Orpea makes second drawdown under conciliation financing agreement

Chicago, July 5 – Orpea announced that it made a second €650 million drawdown on its €1.733 billion conciliation protocol agreement with its core banking pool in a notice on Monday.

The core banking pool comprises BNP Paribas, Credit Agricole, Credit Mutuel Alliance Federale, Groupe BPCE, La Banque Postale and Societe Generale.

The second drawdown with an earlier €250 million draw in mid-June have the A1 and A3 loans from the agreement are now completely drawn.

Provision of credit

The conciliation protocol agreement signed in principle on May 12 with the borrower’s core banking pool received approval from the Nanterre Commercial Court on June 10. Documentation for the conciliation agreement was released on June 3.

Several tranches of loans are available in the form of a syndicated loan with borrowings available incrementally through the end of 2022.

The company has access to a class A1 loan, an A2 and/or A3 loan and an A4 loan.

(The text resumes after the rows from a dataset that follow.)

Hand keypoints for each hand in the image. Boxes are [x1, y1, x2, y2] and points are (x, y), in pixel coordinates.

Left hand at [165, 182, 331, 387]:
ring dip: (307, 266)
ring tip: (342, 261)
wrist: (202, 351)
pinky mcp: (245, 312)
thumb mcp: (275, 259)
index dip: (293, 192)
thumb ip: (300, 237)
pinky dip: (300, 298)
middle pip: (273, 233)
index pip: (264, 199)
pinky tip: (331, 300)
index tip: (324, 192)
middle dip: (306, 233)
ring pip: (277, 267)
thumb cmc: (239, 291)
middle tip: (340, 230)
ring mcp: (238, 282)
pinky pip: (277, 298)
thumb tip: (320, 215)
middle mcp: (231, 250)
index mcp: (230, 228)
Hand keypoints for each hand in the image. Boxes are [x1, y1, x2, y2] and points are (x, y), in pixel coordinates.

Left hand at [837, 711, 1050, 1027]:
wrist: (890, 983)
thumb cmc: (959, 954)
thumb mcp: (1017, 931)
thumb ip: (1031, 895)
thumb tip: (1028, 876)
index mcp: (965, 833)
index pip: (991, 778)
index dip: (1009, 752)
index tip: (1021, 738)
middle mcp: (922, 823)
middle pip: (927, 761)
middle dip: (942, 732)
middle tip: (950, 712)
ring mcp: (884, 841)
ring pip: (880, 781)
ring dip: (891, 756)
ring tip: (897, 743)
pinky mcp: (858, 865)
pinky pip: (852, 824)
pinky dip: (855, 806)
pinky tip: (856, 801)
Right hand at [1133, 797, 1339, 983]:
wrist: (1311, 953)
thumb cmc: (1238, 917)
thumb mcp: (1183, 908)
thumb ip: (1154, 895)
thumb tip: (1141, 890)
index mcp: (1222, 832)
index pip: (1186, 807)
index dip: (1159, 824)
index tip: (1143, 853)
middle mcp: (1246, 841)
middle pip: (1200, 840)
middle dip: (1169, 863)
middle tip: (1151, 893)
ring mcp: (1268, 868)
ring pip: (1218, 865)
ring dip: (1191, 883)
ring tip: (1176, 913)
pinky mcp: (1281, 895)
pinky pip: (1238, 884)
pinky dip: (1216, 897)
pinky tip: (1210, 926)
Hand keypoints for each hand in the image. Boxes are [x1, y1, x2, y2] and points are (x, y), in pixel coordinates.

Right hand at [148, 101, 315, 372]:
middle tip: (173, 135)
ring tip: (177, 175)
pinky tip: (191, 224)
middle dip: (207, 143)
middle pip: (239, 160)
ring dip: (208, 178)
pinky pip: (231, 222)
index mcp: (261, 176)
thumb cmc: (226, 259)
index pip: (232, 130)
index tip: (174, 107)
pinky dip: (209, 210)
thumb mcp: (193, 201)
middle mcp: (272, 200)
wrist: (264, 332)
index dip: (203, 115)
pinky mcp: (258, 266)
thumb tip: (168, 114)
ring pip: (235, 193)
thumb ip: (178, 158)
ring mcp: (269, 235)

For the A1 loan, the company was able to borrow up to €700 million in up to two drawdowns. The A1 loan matures on Dec. 31, 2023. The interest rate margin starts at 400 basis points and steps up 200 bps on Jan. 1, 2024.

On the A2/A3 loan, there is €600 million of availability. Amortization payments of €100 million each are payable semiannually starting in June 2024 with a final maturity date of Dec. 31, 2025. The A2 loan is available to be drawn in September, and the A3 loan was available from the June signing to Dec. 31, 2022. The annual margin is 400 bps (with no step-ups).

The company will also have access to a €200 million A4 loan with a bullet repayment at maturity on June 30, 2023. The company may access the funds through the end of the current year. The interest rate margin starts at 350 bps with a 100 bps step-up on July 1, 2023.

The agreement also includes a class B loan and a C1/C2 loan tranche.

A €229,389,198.48 class B loan is also available through the end of the year. The interest rate margin is 400 bps, and the loan matures on Dec. 31, 2025. Drawdowns will be based on the existing debt to be refinanced, referring to payments due on unsecured financings of the group, excluding any bond financings, in the second half of 2022.

Additionally, the group may have access to up to €1.5 billion as a C1/C2 loan to refinance any of the group’s existing unsecured financing, absent bonds. There is no amortization on any draws of the loan, with the loan maturing in Dec. 31, 2026. Availability is through Dec. 31, 2022. The interest rate margin is 500 bps.

The benchmark is Euribor.

Proceeds are being used to finance the group’s business, repay existing finance arrangements on time and fund the necessary investments for the group’s business.

Background

Orpea has been undergoing an investigation into elderly abuse and rationing of care since the start of the year.

The company has taken corrective measures, including the July 1 appointment of a new chief executive officer.

The group faces exceptional expenses related to the management of the crisis and its consequences.

The company faced significant financing challenges due to investments amounting to approximately €900 million per year for the development of its real estate portfolio in 2022 and 2023 as well as a significant amount of debt maturing in 2023.

The company no longer had access to the financial markets and there was a slowdown in the originally anticipated asset disposal program.

The agreement with the banking pool represented a first stage of the overhaul of the group’s financing strategy, enabling new lines of financing to be secured.

The financing plan included a commitment to the lenders to maintain a minimum cash level of €300 million, to be tested quarterly from June 2023.

As part of the financing plan, the group intends to complete more than €3 billion worth of disposals by the end of 2025, with at least €1 billion of disposals by the end of 2023, primarily in real estate in the form of sale and leasebacks.

Part of the proceeds from the disposals will be immediately allocated to the repayment of the short-term

Orpea is a Paris-based long-term care facility operator.